After a nurse contracted the Ebola virus in Spain, should we fear a global catastrophe?
Dr Ian Kearns, co-founder and director of the European Leadership Network, says Yes.
The US Centre for Disease Control and Prevention has warned that, without additional intervention, Ebola could infect up to 1.4m people in Liberia and Sierra Leone by January.
It won’t stop there.
With increased travel and immigration, the disease will go global. Cases in the US and Spain are the first indications of this.
The New England Journal of Medicine also warns that, if unchecked, the disease could mutate to the point where it is much more easily transmissible.
London, as a global hub, will not be immune.
And the security threat goes further than the disease itself. It’ll cause economic collapse and political upheaval in West Africa.
Some countries may become failed states, leaving parts of their ungoverned territories open to exploitation by terrorist groups and transnational criminal gangs.
If the world doesn’t act, it will be all of us who ultimately pay the price.
Rob Lyons, a columnist for spiked who is speaking at the Battle of Ideas festival at the Barbican on 18 & 19 October, says No.

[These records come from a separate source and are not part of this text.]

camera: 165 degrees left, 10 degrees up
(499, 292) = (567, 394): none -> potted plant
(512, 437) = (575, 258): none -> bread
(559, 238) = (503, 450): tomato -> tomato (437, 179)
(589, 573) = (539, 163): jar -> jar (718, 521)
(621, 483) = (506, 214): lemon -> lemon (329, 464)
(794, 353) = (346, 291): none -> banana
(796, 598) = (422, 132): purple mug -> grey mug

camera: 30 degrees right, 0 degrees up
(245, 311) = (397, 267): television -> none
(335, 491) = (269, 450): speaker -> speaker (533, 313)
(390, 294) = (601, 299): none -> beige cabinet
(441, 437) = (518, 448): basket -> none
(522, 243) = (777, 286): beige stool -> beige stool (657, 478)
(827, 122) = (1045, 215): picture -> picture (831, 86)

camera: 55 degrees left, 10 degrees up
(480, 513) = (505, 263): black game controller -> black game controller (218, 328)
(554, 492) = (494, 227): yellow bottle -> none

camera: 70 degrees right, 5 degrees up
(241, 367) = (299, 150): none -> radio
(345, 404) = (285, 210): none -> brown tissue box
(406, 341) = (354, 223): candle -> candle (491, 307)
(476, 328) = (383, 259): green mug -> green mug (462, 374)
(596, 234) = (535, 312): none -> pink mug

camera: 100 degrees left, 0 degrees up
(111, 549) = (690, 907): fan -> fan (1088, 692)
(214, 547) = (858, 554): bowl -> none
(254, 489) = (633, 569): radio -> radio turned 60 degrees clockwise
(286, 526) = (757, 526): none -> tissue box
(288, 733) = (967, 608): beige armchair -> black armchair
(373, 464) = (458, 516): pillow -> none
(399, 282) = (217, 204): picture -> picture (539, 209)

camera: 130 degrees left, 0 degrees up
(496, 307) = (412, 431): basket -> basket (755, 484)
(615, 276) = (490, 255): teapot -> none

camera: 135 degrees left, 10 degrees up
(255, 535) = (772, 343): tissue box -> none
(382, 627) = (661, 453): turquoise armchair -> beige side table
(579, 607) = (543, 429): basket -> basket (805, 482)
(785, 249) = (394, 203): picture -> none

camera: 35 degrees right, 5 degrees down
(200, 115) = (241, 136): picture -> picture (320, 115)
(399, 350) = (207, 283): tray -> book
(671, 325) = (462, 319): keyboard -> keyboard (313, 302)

In the past few years, we’ve had numerous panics around worrying diseases, including Sars and swine flu.
Each time, we’ve been told that enormous numbers of people will die, only for the final figures to fall far short of our fears.
The same will be true of Ebola.
In societies with underdeveloped healthcare, as is sadly the case in West Africa, Ebola is terrible – though many other diseases cause far more damage, including malaria and TB.
In the developed world, seasonal influenza is a much greater threat than Ebola – a virus which is not all that infectious relatively.
We should focus efforts on tackling Ebola in Africa.
Panics about new diseases reflect a lack of faith in society’s ability to cope with new challenges.
Instead of fretting about nightmare epidemics, we should be grateful for the healthcare developments that have made plagues a thing of the past.